Last night we went to my D christmas play for her pre-school. I was friendly and cordial, but kept my distance emotionally. My W kept trying to act as if we were best friends. (as i don't want to be friends, i ignored most of her "freindly" gestures... high five??? seriously?)
Anyways, other than that things were fine. We got home and W wanted to take D over to her girl friends house to play with her son. While she was getting ready we had a small moment. We both tried to walk through the door (opposite ways) at the same time. Their was a lot of sexual tension. I gave her the devilish grin and said "kiss me". She kept smiling at me, and told me she couldn't, she said "she doesn't deserve me".

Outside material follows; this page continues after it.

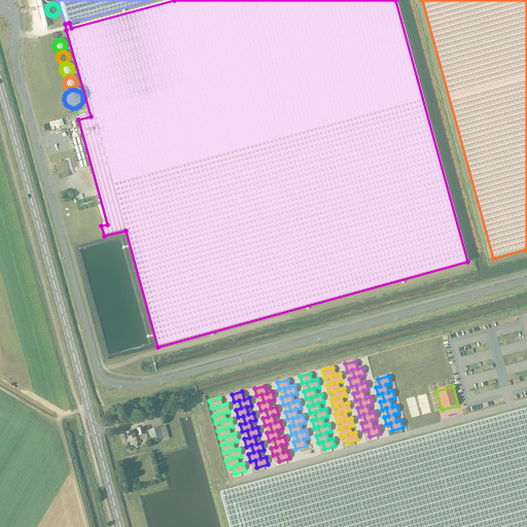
[(224,490),(219,491),(229,526),(526,526),(526,407),(230,489),(224,490)]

I didn't let it phase me, I kept right on smiling. I said Ok and walked away like she was missing out on the most important thing in the world. Before she left she brought up some R talk. She said she coulnd't figure out what was going on. She thought that I hated her, yet here I am acting like nothing is wrong. "why do you want me now???, why can't you take your eyes off of me".
She seemed totaly confused. I felt in control (not of the situation, but of myself) I'm not pretending to know what she was thinking, nor do I really care. But I definitely sensed confusion and at least from my perspective she slipped down a rung on the power ladder.
I couldn't help myself... Before she left I said, "try not to think of me tonight" I smiled devilishly once again.
She looked like a lost puppy.
It didn't even sting when she left. I felt confident, cool, and collected.